Task directions —
Read the records below. Copy each line where the string "VolumeReplicationGroup" occurs.

[Source records]
-----
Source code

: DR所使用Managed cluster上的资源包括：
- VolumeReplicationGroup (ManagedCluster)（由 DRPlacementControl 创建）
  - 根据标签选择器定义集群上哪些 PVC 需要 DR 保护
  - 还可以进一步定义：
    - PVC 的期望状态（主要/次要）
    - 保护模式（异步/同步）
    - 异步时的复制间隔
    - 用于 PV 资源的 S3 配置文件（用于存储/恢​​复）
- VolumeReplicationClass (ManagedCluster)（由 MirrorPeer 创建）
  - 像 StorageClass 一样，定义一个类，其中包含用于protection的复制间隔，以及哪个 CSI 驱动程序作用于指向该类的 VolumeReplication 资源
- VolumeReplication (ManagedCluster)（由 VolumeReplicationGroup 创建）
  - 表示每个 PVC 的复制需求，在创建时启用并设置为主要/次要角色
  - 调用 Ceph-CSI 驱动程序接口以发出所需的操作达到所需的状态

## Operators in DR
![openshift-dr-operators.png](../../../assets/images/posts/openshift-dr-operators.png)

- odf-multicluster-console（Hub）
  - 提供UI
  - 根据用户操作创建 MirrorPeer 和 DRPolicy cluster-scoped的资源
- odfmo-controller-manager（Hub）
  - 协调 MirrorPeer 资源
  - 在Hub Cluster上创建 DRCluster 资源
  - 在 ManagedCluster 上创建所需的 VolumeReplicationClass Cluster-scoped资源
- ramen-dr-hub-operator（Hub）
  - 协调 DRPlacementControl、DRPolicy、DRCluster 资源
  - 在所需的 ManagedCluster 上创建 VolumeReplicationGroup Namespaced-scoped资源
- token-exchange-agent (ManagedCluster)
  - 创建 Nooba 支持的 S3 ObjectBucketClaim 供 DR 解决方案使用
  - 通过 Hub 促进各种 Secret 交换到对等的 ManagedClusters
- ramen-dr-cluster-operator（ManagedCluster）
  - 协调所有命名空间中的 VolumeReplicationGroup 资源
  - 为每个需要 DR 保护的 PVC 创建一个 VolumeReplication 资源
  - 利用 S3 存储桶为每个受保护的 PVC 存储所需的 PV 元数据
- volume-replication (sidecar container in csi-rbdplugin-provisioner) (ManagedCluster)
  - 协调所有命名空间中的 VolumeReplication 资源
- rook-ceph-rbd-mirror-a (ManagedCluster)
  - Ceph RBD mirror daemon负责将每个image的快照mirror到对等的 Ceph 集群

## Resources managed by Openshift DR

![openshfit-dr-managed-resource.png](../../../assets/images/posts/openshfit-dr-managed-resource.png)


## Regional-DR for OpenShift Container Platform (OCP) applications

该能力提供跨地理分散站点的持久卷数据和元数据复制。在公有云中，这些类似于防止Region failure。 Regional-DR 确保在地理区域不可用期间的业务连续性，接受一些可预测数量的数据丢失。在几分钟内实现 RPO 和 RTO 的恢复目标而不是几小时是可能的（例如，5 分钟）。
-----
Answer to this task —
- VolumeReplicationGroup (ManagedCluster)（由 DRPlacementControl 创建）
- VolumeReplication (ManagedCluster)（由 VolumeReplicationGroup 创建）
  - 在所需的 ManagedCluster 上创建 VolumeReplicationGroup Namespaced-scoped资源
  - 协调所有命名空间中的 VolumeReplicationGroup 资源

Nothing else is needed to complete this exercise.